In this case, Rangiah J considered an application for Cynthia Kemp, Bevan Tull and Joh Waterton (the joinder applicants) to be joined as respondents to the Wadja native title claim pursuant to s 84(5) of the Native Title Act 1993 (Cth) (NTA). The joinder was allowed, and the new respondents were ordered to pay the native title applicant’s costs of the hearing and any costs thrown away as a result of the joinder.

The joinder applicants are members of the Iman People, who are native title holders over an area to the south of the Wadja claim area. The basis for the joinder is the joinder applicants’ assertion that they hold native title rights and interests within part of the Wadja claim area, which may be affected by a determination of native title in favour of the Wadja people.

The first two elements for joinder under s 84(5) NTA require consideration of whether the applicant for joinder has established a prima facie case that they have an interest that may be affected by a determination of native title in the proceedings. At [24] his Honour notes that ‘as there can only be one determination of native title for an area pursuant to s 64 of the NTA, I accept that a determination of native title in favour of the Wadja people would affect any native title interests that the joinder applicants may hold.’

The third element for joinder requires consideration of whether it is in the interests of justice for the joinder applicants to be joined to the claim. Rangiah J, at [32], notes that while it is likely that the Iman People intend to enlarge their own claim to encompass part of the Wadja claim area as submitted by the Wadja applicant, the joinder applicants assert that they are seeking joinder merely to defensively assert their rights, which must be taken on face value.

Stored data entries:
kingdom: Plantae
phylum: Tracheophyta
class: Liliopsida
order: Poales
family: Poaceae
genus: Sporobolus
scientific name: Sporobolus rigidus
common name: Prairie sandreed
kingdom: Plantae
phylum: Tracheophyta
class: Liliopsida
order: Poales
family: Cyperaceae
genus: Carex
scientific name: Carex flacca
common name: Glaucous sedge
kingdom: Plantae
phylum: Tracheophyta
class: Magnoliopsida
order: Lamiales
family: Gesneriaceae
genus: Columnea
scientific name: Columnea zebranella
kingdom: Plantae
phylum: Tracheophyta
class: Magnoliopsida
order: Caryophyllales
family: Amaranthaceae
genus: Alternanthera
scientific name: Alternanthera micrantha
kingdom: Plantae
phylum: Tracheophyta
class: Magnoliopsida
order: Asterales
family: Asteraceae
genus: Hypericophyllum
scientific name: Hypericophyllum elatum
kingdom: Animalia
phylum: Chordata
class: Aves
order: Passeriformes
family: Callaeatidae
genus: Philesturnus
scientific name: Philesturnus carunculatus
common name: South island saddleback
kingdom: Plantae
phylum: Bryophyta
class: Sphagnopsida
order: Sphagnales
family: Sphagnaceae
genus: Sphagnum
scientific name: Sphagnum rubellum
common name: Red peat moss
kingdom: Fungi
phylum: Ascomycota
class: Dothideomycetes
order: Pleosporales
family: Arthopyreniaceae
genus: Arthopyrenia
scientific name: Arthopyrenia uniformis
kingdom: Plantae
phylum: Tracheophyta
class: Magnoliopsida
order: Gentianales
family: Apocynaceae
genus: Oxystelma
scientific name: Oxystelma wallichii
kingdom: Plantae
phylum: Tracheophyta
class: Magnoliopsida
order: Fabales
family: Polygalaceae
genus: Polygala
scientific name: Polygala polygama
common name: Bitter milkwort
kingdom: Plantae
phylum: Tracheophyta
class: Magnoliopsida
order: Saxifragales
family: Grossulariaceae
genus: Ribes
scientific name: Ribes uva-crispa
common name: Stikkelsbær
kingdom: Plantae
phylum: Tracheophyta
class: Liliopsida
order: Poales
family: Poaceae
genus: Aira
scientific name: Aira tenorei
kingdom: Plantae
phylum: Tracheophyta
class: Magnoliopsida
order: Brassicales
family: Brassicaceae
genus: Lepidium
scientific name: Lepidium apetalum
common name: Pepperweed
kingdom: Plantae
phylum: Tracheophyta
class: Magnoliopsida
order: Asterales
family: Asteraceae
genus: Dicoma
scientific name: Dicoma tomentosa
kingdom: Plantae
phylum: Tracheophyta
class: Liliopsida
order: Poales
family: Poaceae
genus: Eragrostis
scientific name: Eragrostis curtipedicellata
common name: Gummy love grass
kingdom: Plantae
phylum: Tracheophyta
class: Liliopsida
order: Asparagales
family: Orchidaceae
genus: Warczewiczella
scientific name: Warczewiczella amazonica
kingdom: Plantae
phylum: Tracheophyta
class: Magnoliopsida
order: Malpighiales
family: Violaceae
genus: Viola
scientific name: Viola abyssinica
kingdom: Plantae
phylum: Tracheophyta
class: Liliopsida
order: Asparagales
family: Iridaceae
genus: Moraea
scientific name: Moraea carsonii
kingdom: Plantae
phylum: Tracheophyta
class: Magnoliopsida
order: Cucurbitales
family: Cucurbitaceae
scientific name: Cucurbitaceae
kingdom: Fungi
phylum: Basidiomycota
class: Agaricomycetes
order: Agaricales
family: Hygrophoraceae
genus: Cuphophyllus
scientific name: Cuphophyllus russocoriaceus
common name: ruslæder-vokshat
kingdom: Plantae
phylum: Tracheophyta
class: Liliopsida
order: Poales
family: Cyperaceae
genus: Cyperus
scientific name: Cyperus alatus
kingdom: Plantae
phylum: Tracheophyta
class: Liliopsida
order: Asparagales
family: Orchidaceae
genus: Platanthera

> Tasks and exercises
A. Translate this sentence from the case summary into Spanish: "The joinder applicants are members of the Iman People, who are native title holders over an area to the south of the Wadja claim area."
B. According to the case summary, under which section of the Native Title Act 1993 (Cth) was the joinder application made?
C. Resume the case summary from the point where it stops.
The listing is not needed for any of the work here.

> Solved tasks
A. Los solicitantes de la incorporación como partes son miembros del Pueblo Iman, titulares de derechos de título nativo sobre una zona situada al sur del área de la reclamación Wadja.

B. Section 84(5).

C.
His Honour found that the applicant would be prejudiced, as the proceeding is at an advanced stage and joinder will delay the proceeding and likely cause a wastage of costs. The Court ultimately concluded that it was in the interests of justice to join the joinder applicants partly because members of the Iman people have asserted interests in the claim area for a substantial time, and unless joinder is permitted, the prima facie case demonstrated by the joinder applicants would not be considered. Citing Gamogab v Akiba (2007) 159 FCR 578 at [64], Rangiah J held that considerable weight should be given to the statutory intention of having all parties whose interests may be affected before the court at the one time.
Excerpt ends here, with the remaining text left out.